The pace at which the concentration of CO2 in the atmosphere has jumped three-fold in five decades.
Annual growth in global mean carbon dioxide averaged across the last decade has tripled since the 1960s.
In 2022, there were on average 417 parts per million (ppm) of the planet-warming gas in the air, up 2.2 ppm from the year before, according to the annual State of the Climate report led by scientists from the US National Oceanic and Atmospheric Administration.
This is 50 percent more than pre-industrial levels and “the highest in the modern atmospheric record and in paleoclimate records dating back as far as 800,000 years”.

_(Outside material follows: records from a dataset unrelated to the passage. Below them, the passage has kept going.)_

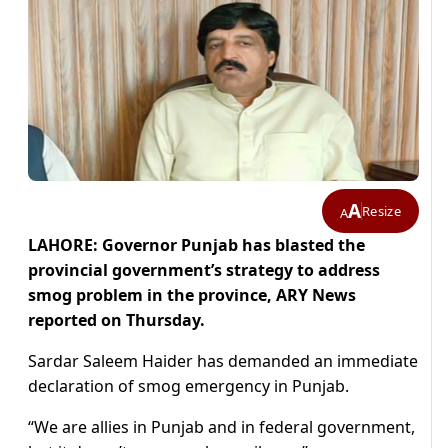
A
Resize
A
LAHORE: Governor Punjab has blasted the
provincial government’s strategy to address
smog problem in the province, ARY News
reported on Thursday.
Sardar Saleem Haider has demanded an immediate
declaration of smog emergency in Punjab.
“We are allies in Punjab and in federal government,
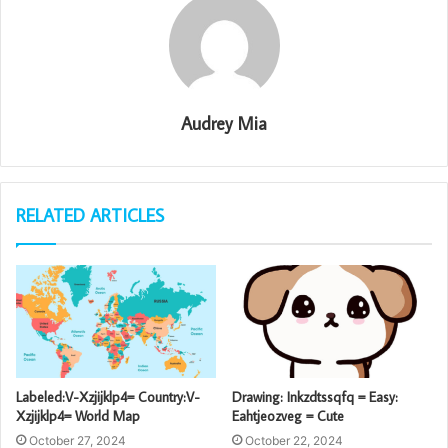
Audrey Mia
RELATED ARTICLES
Labeled:V-Xzjijklp4= Country:V-
Drawing: Inkzdtssqfq = Easy:
Xzjijklp4= World Map
Eahtjeozveg = Cute
October 27, 2024
October 22, 2024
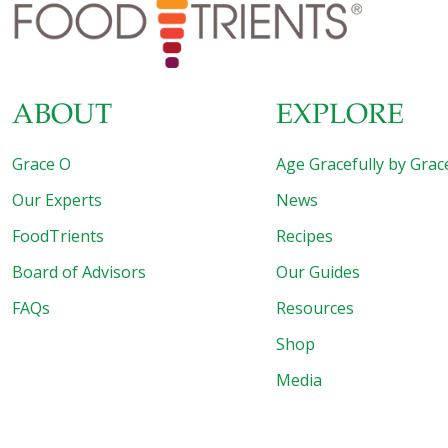
whether it’s healthier to play video games that test
memory and processing speed, or to engage in more
social interaction. Discover
[…]
ABOUT
EXPLORE
Grace O
Age Gracefully by Grac
Our Experts
News
FoodTrients
Recipes
Board of Advisors
Our Guides
FAQs
Resources
Shop
Media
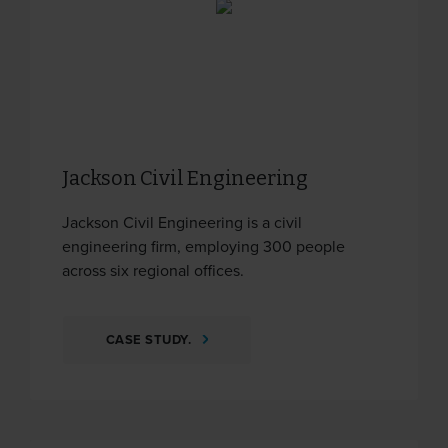
Jackson Civil Engineering
Jackson Civil Engineering is a civil
engineering firm, employing 300 people
across six regional offices.
CASE STUDY.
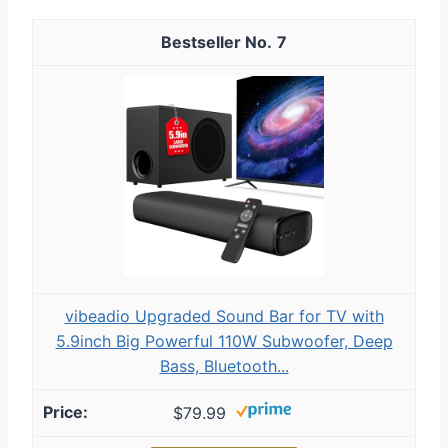
7
vibeadio Upgraded Sound Bar for TV with
5.9inch Big Powerful 110W Subwoofer, Deep
Bass, Bluetooth...
$79.99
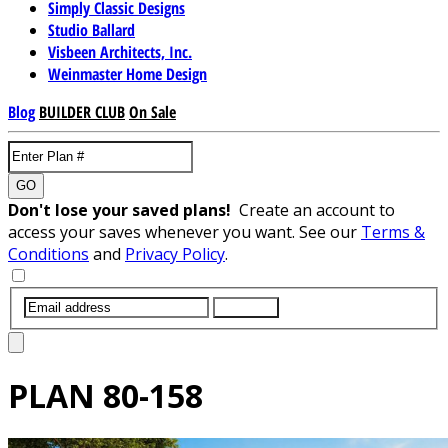
Simply Classic Designs
Studio Ballard
Visbeen Architects, Inc.
Weinmaster Home Design
Blog
BUILDER CLUB
On Sale
GO
Don't lose your saved plans!
Create an account to
access your saves whenever you want. See our
Terms &
Conditions
and
Privacy Policy
.
SUBMIT
PLAN
80-158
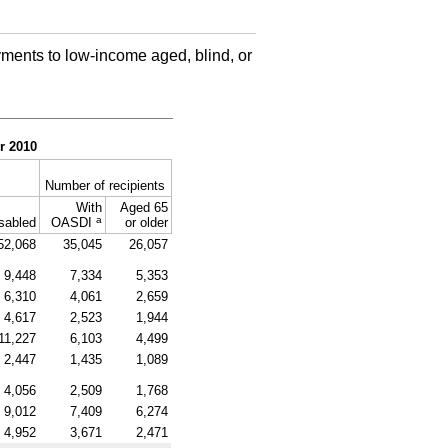
ments to low-income aged, blind, or
r 2010
Number of recipients
With
Aged 65
a
sabled
OASDI
or older
52,068
35,045
26,057
9,448
7,334
5,353
6,310
4,061
2,659
4,617
2,523
1,944
11,227
6,103
4,499
2,447
1,435
1,089
4,056
2,509
1,768
9,012
7,409
6,274
4,952
3,671
2,471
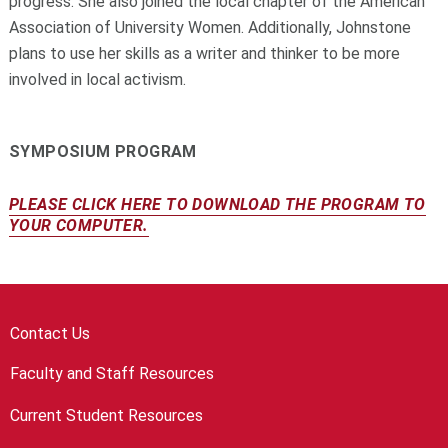
progress. She also joined the local chapter of the American
Association of University Women. Additionally, Johnstone
plans to use her skills as a writer and thinker to be more
involved in local activism.
SYMPOSIUM PROGRAM
PLEASE CLICK HERE TO DOWNLOAD THE PROGRAM TO
YOUR COMPUTER.
Contact Us
Faculty and Staff Resources
Current Student Resources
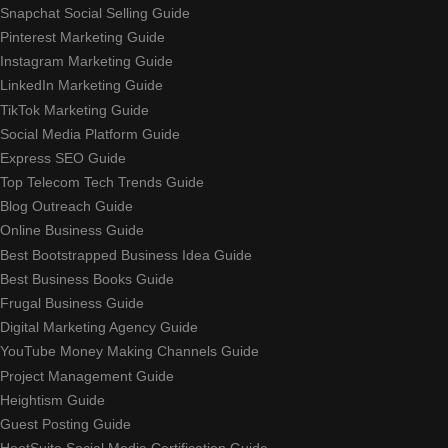
Snapchat Social Selling Guide
Pinterest Marketing Guide
Instagram Marketing Guide
LinkedIn Marketing Guide
TikTok Marketing Guide
Social Media Platform Guide
Express SEO Guide
Top Telecom Tech Trends Guide
Blog Outreach Guide
Online Business Guide
Best Bootstrapped Business Idea Guide
Best Business Books Guide
Frugal Business Guide
Digital Marketing Agency Guide
YouTube Money Making Channels Guide
Project Management Guide
Heightism Guide
Guest Posting Guide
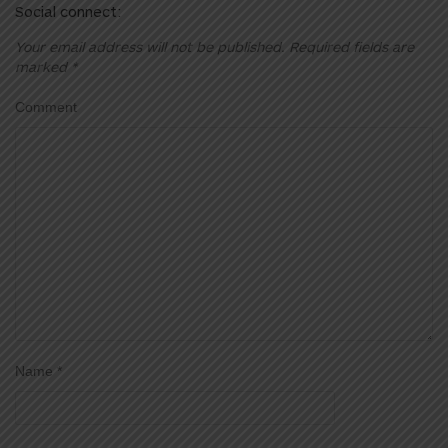
Social connect:
Your email address will not be published.
Required fields are
marked
*
Comment
Name
*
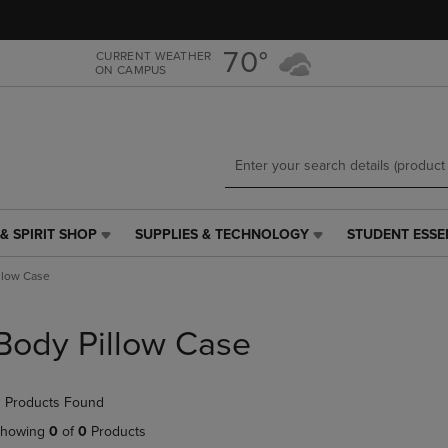
Skip
Skip
to
to
main
main
70°
CURRENT WEATHER
ON CAMPUS
content
navigation
menu
& SPIRIT SHOP
SUPPLIES & TECHNOLOGY
STUDENT ESSE
SUPPLIES
STUDENT
&
ESSENTIALS
llow Case
TECHNOLOGY
LINK.
LINK.
PRESS
PRESS
ENTER
Body Pillow Case
ENTER
TO
TO
NAVIGATE
NAVIGATE
TO
 Products Found
E
TO
PAGE,
PAGE,
OR
howing
0
of
0
Products
OR
DOWN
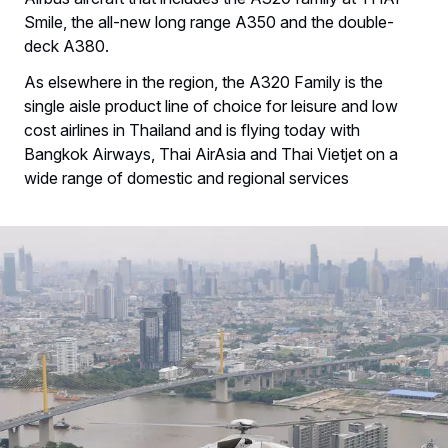
Smile, the all-new long range A350 and the double-
deck A380.
As elsewhere in the region, the A320 Family is the
single aisle product line of choice for leisure and low
cost airlines in Thailand and is flying today with
Bangkok Airways, Thai AirAsia and Thai Vietjet on a
wide range of domestic and regional services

The last eight years—2015 through 2022—are the eight warmest on record, and 2023 is on track to be warmer than any of them.
The increase in global drought area that began in mid-2019 continued into 2022.

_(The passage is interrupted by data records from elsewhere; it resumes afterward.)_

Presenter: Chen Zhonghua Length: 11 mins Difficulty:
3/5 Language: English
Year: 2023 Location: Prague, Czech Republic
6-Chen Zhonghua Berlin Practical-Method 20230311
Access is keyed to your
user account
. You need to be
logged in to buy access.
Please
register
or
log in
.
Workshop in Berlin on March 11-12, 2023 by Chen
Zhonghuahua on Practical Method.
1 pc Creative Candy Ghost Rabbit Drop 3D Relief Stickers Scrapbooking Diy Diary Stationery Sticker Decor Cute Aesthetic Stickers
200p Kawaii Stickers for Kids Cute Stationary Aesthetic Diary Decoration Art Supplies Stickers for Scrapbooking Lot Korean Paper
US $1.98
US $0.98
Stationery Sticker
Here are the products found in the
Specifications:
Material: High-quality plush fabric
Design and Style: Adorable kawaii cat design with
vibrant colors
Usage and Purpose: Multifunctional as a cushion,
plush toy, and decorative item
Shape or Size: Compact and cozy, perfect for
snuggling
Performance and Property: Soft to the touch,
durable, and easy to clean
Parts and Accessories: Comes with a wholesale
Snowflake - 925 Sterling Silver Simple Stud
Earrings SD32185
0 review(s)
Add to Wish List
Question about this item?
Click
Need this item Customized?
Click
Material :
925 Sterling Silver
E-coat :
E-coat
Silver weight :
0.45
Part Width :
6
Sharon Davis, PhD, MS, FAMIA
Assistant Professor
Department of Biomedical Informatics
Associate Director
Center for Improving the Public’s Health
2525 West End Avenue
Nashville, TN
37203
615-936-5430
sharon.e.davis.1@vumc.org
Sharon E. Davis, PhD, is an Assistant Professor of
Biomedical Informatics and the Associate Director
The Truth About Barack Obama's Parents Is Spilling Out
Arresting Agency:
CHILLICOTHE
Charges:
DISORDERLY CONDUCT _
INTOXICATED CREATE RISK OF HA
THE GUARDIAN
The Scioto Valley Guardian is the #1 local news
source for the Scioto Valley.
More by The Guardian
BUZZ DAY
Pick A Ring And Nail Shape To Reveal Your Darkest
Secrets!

August 2022 saw a new high for the percentage of global land area—20 percent—experiencing moderate or worse drought conditions.
More frequent and intense heat waves last year also contributed to the second-greatest loss of mass for mountain glaciers across the globe since satellite tracking began in the 1970s.
Glaciers in the Swiss Alps lost a record six percent of their volume.
Across the two-thirds of the planet covered by seas, nearly 60 percent of ocean surface waters experienced at least one marine heat wave.
Oceans have trapped and stored more than 90 percent of the excess heat generated by global warming, keeping Earth’s land surface liveable for most of its inhabitants.